# Anybody swap a 2.5l into a mk1 out there?



## MKIGTITDI (Aug 25, 2007)

As the title states Im just curious if anyones done it yet?


----------



## 87vr6 (Jan 17, 2002)

Sorry. Edited for technical correction


----------



## MKIGTITDI (Aug 25, 2007)

So I take these guys have done the swap? I searched that and found alot of advertising and went to their site but didnt find anything. Thank you for the suggestion.


----------



## 87vr6 (Jan 17, 2002)

Sorry, I lied to you by mistake. It was NLS, Nothing Leaves Stock, in PA...

http://forums.vwvortex.com/showthread.php?4619026-Nothing-Leaves-Stock-s-2.5L-swap


----------



## MKIGTITDI (Aug 25, 2007)

Man thanks alot for the help on that one. I remember seeing it before they changed the forums and thought it was lost forever not to mentiuon how bad the new search sucks. Im still debating and keeping my options open for my swap into the caddy so only time will tell wich route i take and im liking this idea with how clean that buid looks.


----------



## nothing-leaves-stock (Mar 1, 2005)

we are the only people to have it done in a mk1 still.
this was one of the hardest swaps we have ever done. 
1st the fitment, you have to cut and rebuild the pass/side frame rail, make a p/s motor mount and modify the front mount, mod the trans, exhaust manifold, notch frame in front and the side for the crank pulley which has to be changed as well and and and etc etc etc etc etc

then the wiring...TERRIBLE. its full mk5 engine harness and drive by wire setup. we had to rething and rebuild it all. 60+ hours into just the wiring. as well a C2 motorsports had to delte, and custom program the ecu to work for us.

all in all, the best swap we did, LOVE it but was VERY hard....

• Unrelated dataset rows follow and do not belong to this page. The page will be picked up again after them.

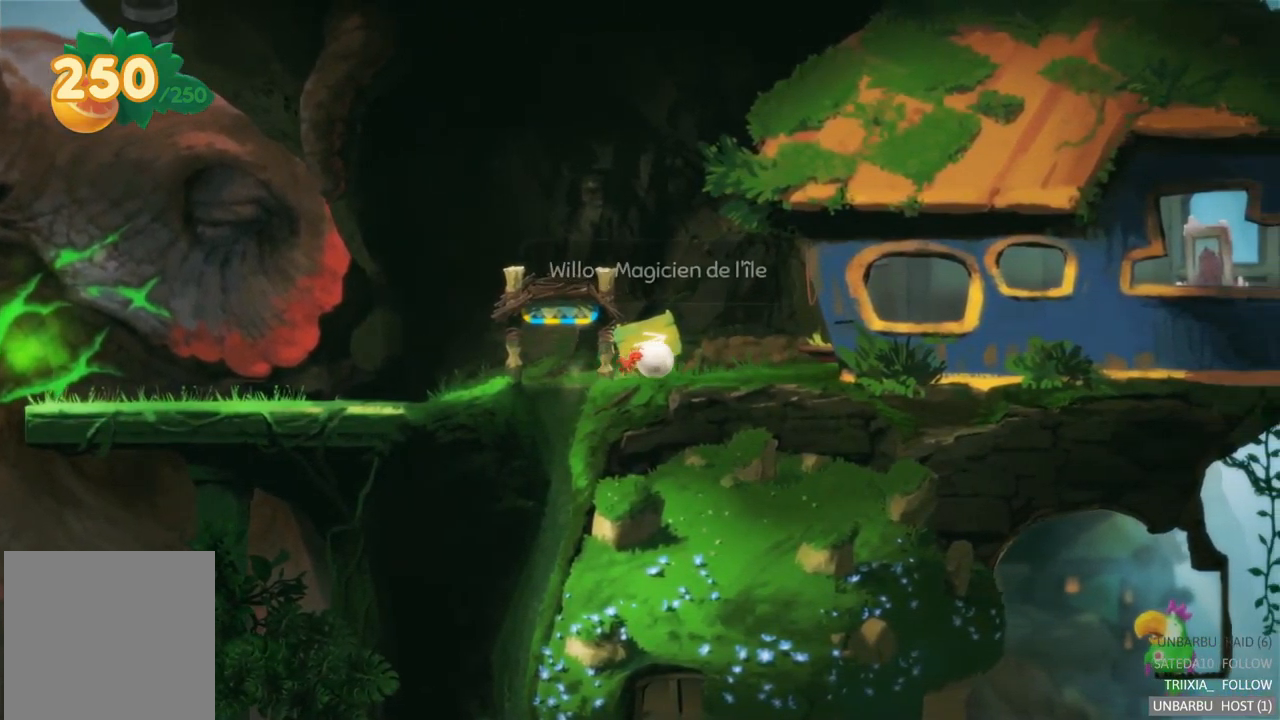
{"buttons": [], "left_stick": "right", "right_stick": "center", "events": []}
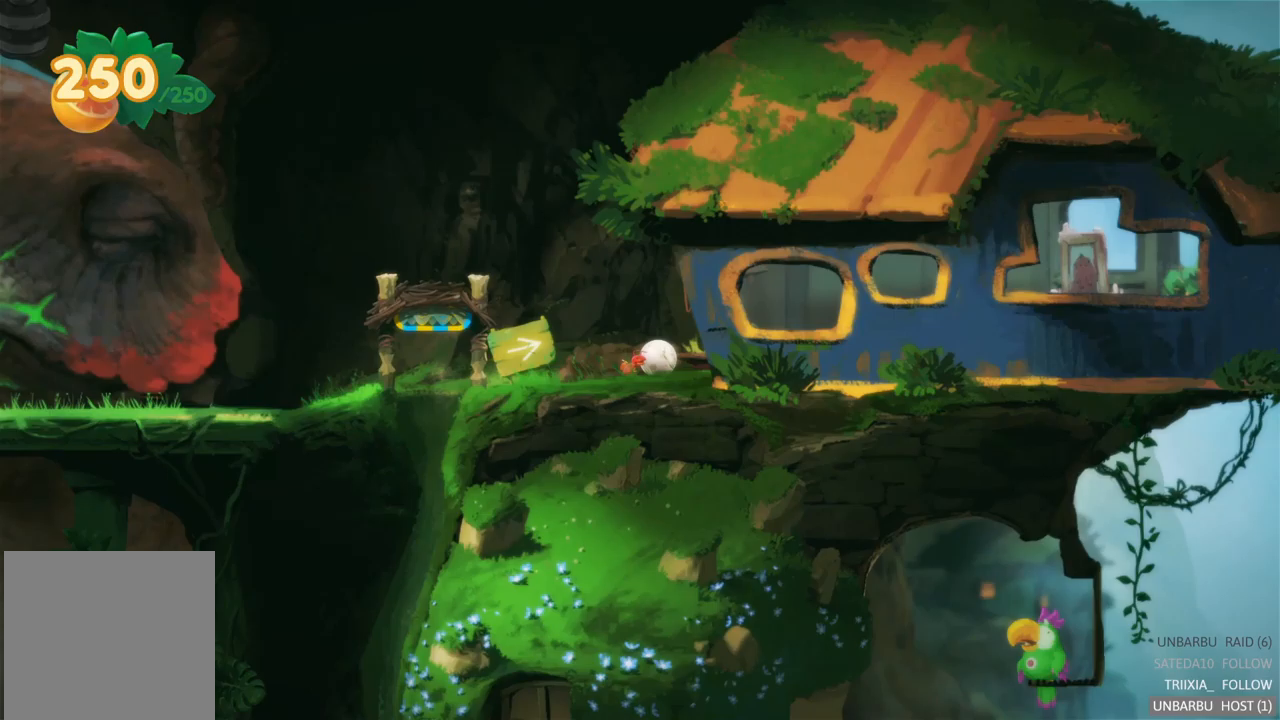
{"buttons": [], "left_stick": "right", "right_stick": "center", "events": []}
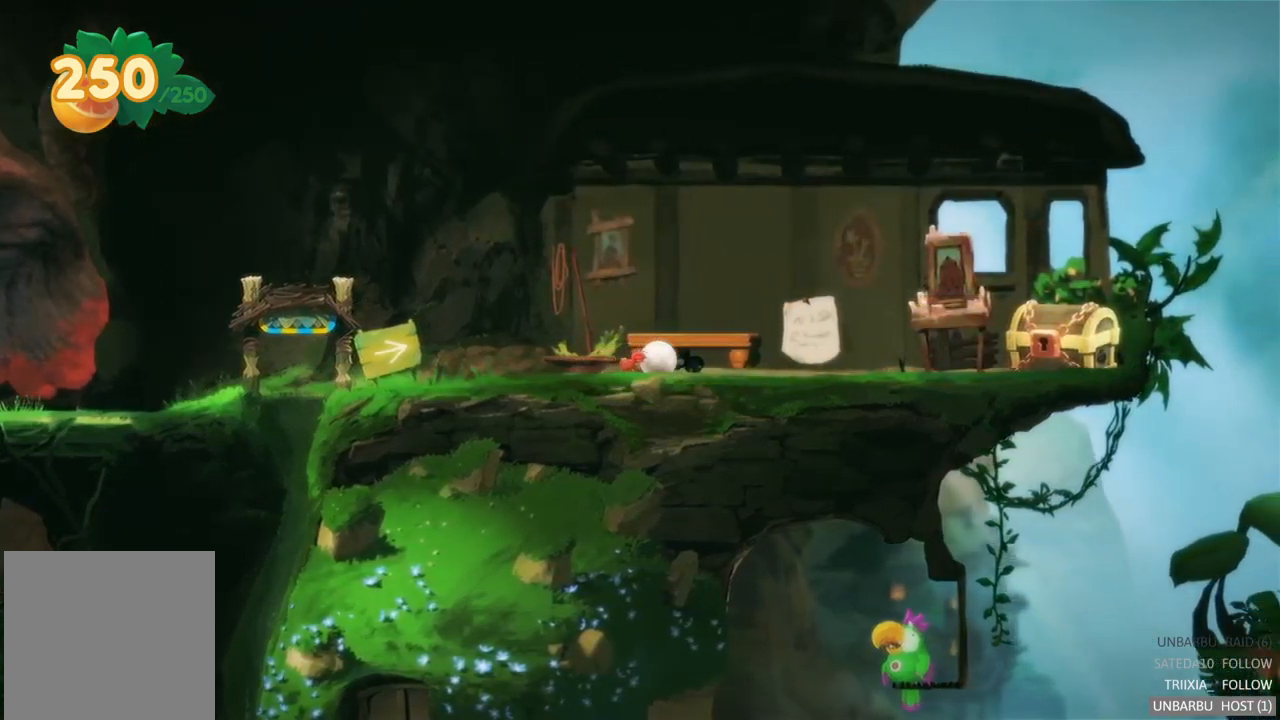
{"buttons": [], "left_stick": "center", "right_stick": "center", "events": [[350, "left_stick", "center"]]}
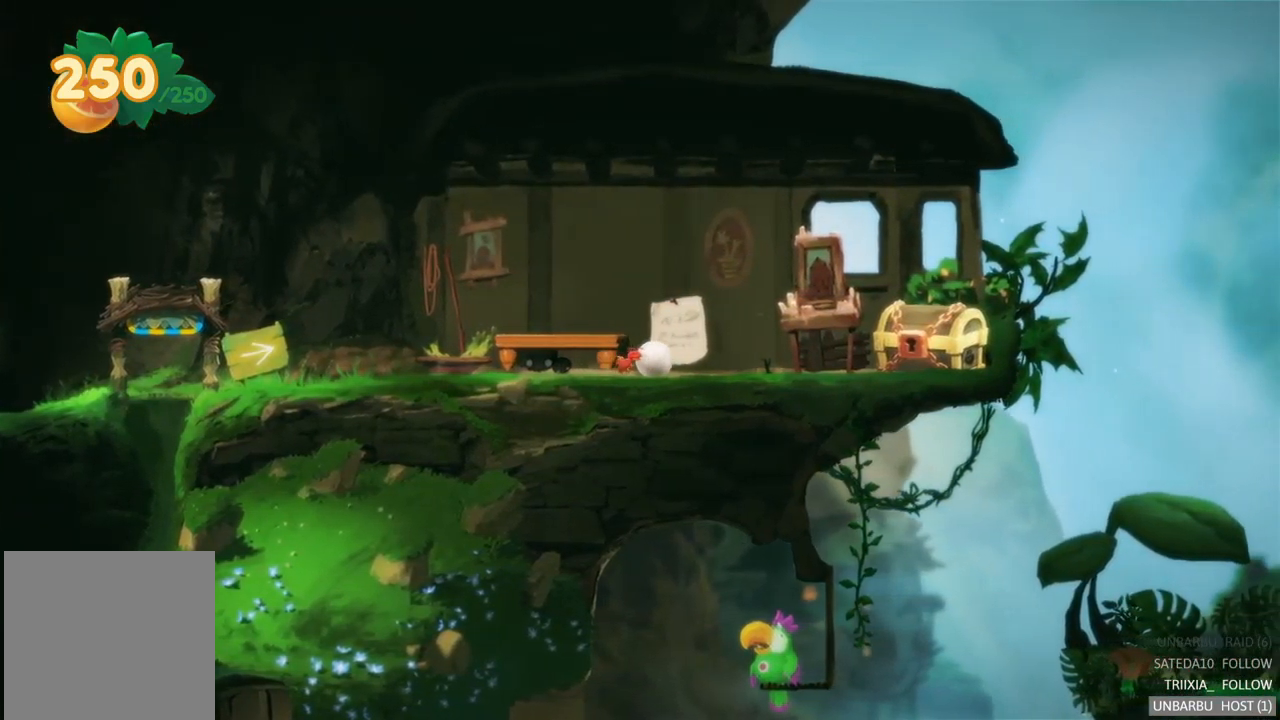
{"buttons": [], "left_stick": "center", "right_stick": "center", "events": []}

jake austins pictures from the PVW shoot. feb issue 2010


















yes all guages are off my iphone! haha


















the owner and her other toys!


----------



## MK2Vr6KW (Sep 10, 2005)

so sick!


----------



## MKIGTITDI (Aug 25, 2007)

Ive actually been shown a neat trick for the drive by wire but thats the least of my concerns it sounds like at this point. Do you have more pictures of what all you had to do to the frame rails and other modifications to the tranny ect?


----------



## MKIGTITDI (Aug 25, 2007)

Well first off I should ask is the drive by wire system in the mkVs the same as what would be found on the tdi's? I know of a caddy truck close by that actually made a bracket for the drive by wire and runs it off of his stock throttle cable in his engine bay. I knew I should have taken pictures of it when i was checking out his swap.


----------



## nothing-leaves-stock (Mar 1, 2005)

no it's not the same.


----------



## MKIGTITDI (Aug 25, 2007)

Damned. So how much more complex would swapping the 2.5 be in comparison to a vr(i know would probably be the easiest) or TDI swap? Heres a couple pics of the recipient. I know it looks rough but theres no rot anywhere on the thing and leaving it as is for the rat/sleeper car. Benefits of living on the west coast. found this shell in a feild without the front spindles control arms ect for 500 with a straight body and ready for a swap.


----------



## nothing-leaves-stock (Mar 1, 2005)

list from hardest to easiest.
2.5L
vr6-needs fab work to mount
tdi- bolts right in. fab work for exhaust and intercooler


----------



## MKIGTITDI (Aug 25, 2007)

So heres life to an almost dead idea but if you would have gone to standalone with the 2.5 would that have made the swap easier? ive been forced to abandon getting the caddy for now do to a 2nd baby on the way. But i think it would be cool to change plans to either throw a tdi or 2.5 into my 77 scirocco for autocross and fun factor.


----------



## nothing-leaves-stock (Mar 1, 2005)

not really.


----------



## MKIGTITDI (Aug 25, 2007)

Damned guess ill look into doing the tdi swap for sure now into my rocco. I think that will end up being a fun swap in the end.


----------